Cisco Nexus 3548: A Victory for Custom ASICs?

Autumn must be a perfect time for data center product launches: last week Brocade launched its core VDX switch and yesterday Arista and Cisco launched their new low-latency switches (yeah, the simultaneous launch must have been pure coincidence).

I had the opportunity to listen to Cisco’s and Arista’s product briefings, continuously experiencing a weird feeling of déjà vu. The two switches look like twin brothers … but there are some significant differences between the two:

  • Cisco’s Nexus 3548 is narrowly focused on high-performance trading, Arista’s traditional market. Arista’s 7150 is a more generic top-of-rack switch with features targeting private clouds (example: VXLAN termination);
  • Arista’s switches use merchant silicon, Nexus 3548 runs on new generation of Cisco’s ASICs (read Colin McNamara’s blog post for more details);
  • Both switches have comparable table sizes: 64K MAC addresses and 64K adjacent hosts (ARP/ND table).
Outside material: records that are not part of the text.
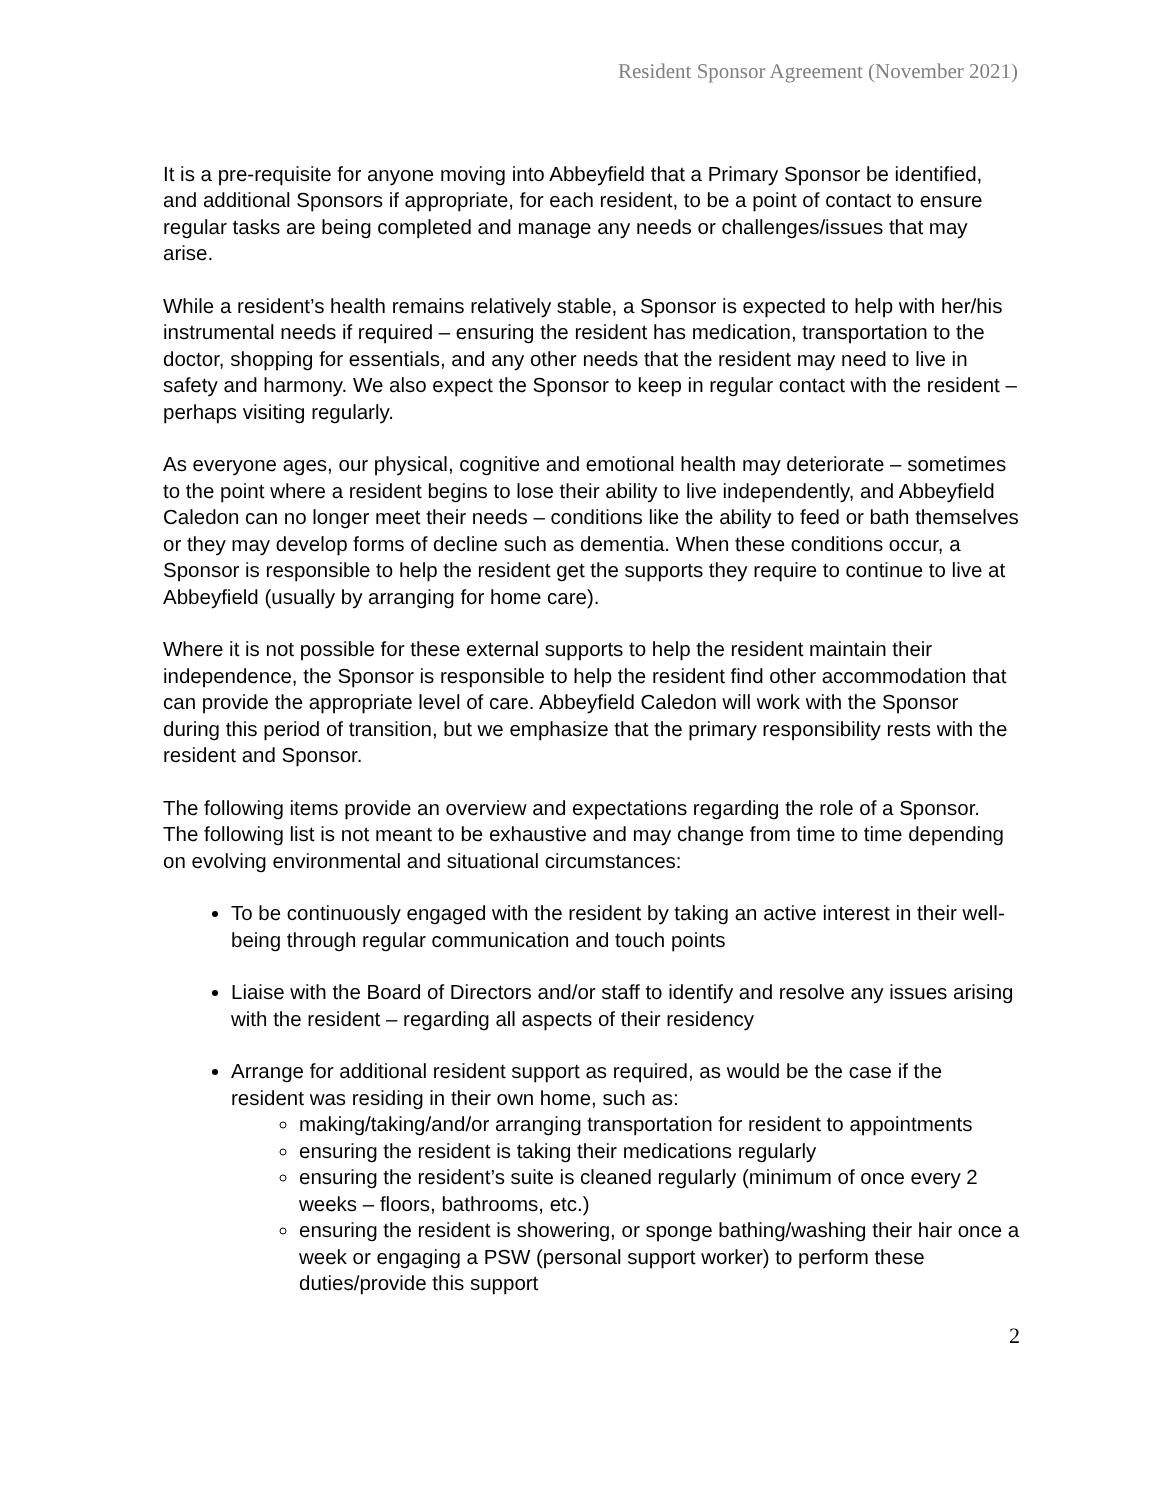Resident Sponsor Agreement (November 2021)
It is a pre-requisite for anyone moving into Abbeyfield that a Primary Sponsor be identified, and additional Sponsors if appropriate, for each resident, to be a point of contact to ensure regular tasks are being completed and manage any needs or challenges/issues that may arise.
While a resident’s health remains relatively stable, a Sponsor is expected to help with her/his instrumental needs if required – ensuring the resident has medication, transportation to the doctor, shopping for essentials, and any other needs that the resident may need to live in safety and harmony. We also expect the Sponsor to keep in regular contact with the resident – perhaps visiting regularly.
As everyone ages, our physical, cognitive and emotional health may deteriorate – sometimes to the point where a resident begins to lose their ability to live independently, and Abbeyfield Caledon can no longer meet their needs – conditions like the ability to feed or bath themselves or they may develop forms of decline such as dementia. When these conditions occur, a Sponsor is responsible to help the resident get the supports they require to continue to live at Abbeyfield (usually by arranging for home care).
Where it is not possible for these external supports to help the resident maintain their independence, the Sponsor is responsible to help the resident find other accommodation that can provide the appropriate level of care. Abbeyfield Caledon will work with the Sponsor during this period of transition, but we emphasize that the primary responsibility rests with the resident and Sponsor.
The following items provide an overview and expectations regarding the role of a Sponsor. The following list is not meant to be exhaustive and may change from time to time depending on evolving environmental and situational circumstances:
To be continuously engaged with the resident by taking an active interest in their well-being through regular communication and touch points
Liaise with the Board of Directors and/or staff to identify and resolve any issues arising with the resident – regarding all aspects of their residency
Arrange for additional resident support as required, as would be the case if the resident was residing in their own home, such as:
making/taking/and/or arranging transportation for resident to appointments
ensuring the resident is taking their medications regularly
ensuring the resident’s suite is cleaned regularly (minimum of once every 2 weeks – floors, bathrooms, etc.)
ensuring the resident is showering, or sponge bathing/washing their hair once a week or engaging a PSW (personal support worker) to perform these duties/provide this support
2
Arista’s switch has significantly bigger IP forwarding tables (84K IP routes versus 16K IP routes in Nexus 3548);
  • 7150S-64 has 64 10GE ports, Nexus 3548 has 48 10GE ports;
  • Surprisingly, the typical power draw of Nexus 3548 is almost identical to Arista’s 7152 (52-port switch);
  • And finally (my favorite): only one of the two supports IPv6.

Focusing on additional software and hardware features, it’s obvious Cisco was reading Arista’s HPT playbook: both switches can combine four 10GE ports into a single 40GE port (not a LAG), have microburst management, APIs, precision timing with PTP, timestamps in SPAN/mirrored packets, and hardware NAT with ridiculously low latencies.

The latency game

The true difference between the two switches is the packet forwarding latency.

Arista was traditionally a market leader in this space and its new switch raised (actually lowered) that bar significantly to ~380 nanoseconds … but only for a few moments – Nexus 3548 has 250 nanosecond cut-through latency, which can be further reduced to 190 nanosecond in warp mode (yes, you do need an additional software license to enable the warp drive). The trick to reduced latency is reduced MAC table size: 8K addresses in warp mode.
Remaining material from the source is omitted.